One layer deeper, I look at the tactic a soupcon more kindly. The current audience receives the near-indiscernible disagreement in the context of being patted on the back a dozen time. Yet in this age of rancorous debate, the single comment can be taken out of context and sent out into the world: ... A communist can be made to look libertarian, a libertarian communist, and anyone can be made to look stupid or evil.

It's still not honest, but it's more understandable in that context.


Part III: Tone Filters

We don't mind pervasive snarkiness so much, when it isn't aimed at us:

... I was able to perceive the tone, but could filter it out when I thought it was directed at others. Once I knew that the tone was directed to folks like me, the snarkiness was too much. From listening to people live and reading their arguments for years, I suspect I may be on the good side of the bell curve for evenhandedness. I think many people get so used to talking within their own group that they don’t even hear the nastiness directed to others anymore. They believe they or their comrades are being critical, but not unfairly so, and certainly not insulting. A good test is observing whether their own tone fed back to them offends. Conservatives who spend much time in the presence of liberals are puzzled that phrasings and tones of voice clearly calculated to offend pass unnoticed by the speakers.

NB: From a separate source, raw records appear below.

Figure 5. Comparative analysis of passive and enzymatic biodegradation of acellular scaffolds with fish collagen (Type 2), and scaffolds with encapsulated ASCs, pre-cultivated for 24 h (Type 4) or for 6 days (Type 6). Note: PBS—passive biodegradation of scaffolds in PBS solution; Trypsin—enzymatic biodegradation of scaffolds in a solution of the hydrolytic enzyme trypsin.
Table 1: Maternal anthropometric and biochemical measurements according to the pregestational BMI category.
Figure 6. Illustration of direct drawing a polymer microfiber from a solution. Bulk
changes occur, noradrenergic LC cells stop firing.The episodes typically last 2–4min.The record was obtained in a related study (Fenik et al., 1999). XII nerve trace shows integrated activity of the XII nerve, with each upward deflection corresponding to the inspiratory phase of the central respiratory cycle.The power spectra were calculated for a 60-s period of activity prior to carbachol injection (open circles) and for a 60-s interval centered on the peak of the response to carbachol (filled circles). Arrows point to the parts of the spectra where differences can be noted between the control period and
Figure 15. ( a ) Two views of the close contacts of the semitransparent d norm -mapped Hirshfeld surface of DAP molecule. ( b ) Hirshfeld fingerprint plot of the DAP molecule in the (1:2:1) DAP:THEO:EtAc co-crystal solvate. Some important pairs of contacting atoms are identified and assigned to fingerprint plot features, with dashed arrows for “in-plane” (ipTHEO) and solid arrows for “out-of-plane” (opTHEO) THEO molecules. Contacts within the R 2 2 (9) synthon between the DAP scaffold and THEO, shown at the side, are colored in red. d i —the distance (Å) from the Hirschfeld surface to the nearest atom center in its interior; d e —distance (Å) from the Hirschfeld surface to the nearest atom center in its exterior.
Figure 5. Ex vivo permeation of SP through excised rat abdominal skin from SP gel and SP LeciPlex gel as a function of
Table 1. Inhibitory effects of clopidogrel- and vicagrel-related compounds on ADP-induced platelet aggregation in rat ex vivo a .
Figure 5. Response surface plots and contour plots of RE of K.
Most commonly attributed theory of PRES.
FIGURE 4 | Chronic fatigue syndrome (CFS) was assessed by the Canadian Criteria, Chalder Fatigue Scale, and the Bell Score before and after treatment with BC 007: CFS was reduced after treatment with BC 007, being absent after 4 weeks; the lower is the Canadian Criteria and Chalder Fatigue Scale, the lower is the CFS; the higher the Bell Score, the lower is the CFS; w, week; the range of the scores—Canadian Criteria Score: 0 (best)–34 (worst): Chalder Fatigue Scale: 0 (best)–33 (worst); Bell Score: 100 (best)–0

Screwtape is apposite again:

"... In civilised life domestic hatred usually expresses itself by saying things which would appear quite harmless on paper (the words are not offensive) but in such a voice, or at such a moment, that they are not far short of a blow in the face. To keep this game up you and Glubose must see to it that each of these two fools has a sort of double standard. Your patient must demand that all his own utterances are to be taken at their face value and judged simply on the actual words, while at the same time judging all his mother's utterances with the fullest and most oversensitive interpretation of the tone and the context and the suspected intention. She must be encouraged to do the same to him. Hence from every quarrel they can both go away convinced, or very nearly convinced, that they are quite innocent. You know the kind of thing: "I simply ask her what time dinner will be and she flies into a temper." Once this habit is well established you have the delightful situation of a human saying things with the express purpose of offending and yet having a grievance when offence is taken."

I have heard that tone shooting out from the conservative end of the spectrum toward the progressive end at times, but far less often. I have little doubt there are professions or churches or cultures where conservatives are in such predominance that the tone deteriorates unnoticed. When folks believe they are alone with their own they become less cautious, freer with their sneers. I recall standing on the street with a Mormon friend when other friends of his came up. As their comments about non-Mormons intensified, I could feel his discomfort and embarrassment – they had wrongly assumed that I was one of them and revealed themselves more than they wished (they were less nasty than social workers, BTW). It is always interesting to see behind the curtain.

What intrigues me about these tone-filters is that they are apparently automatic.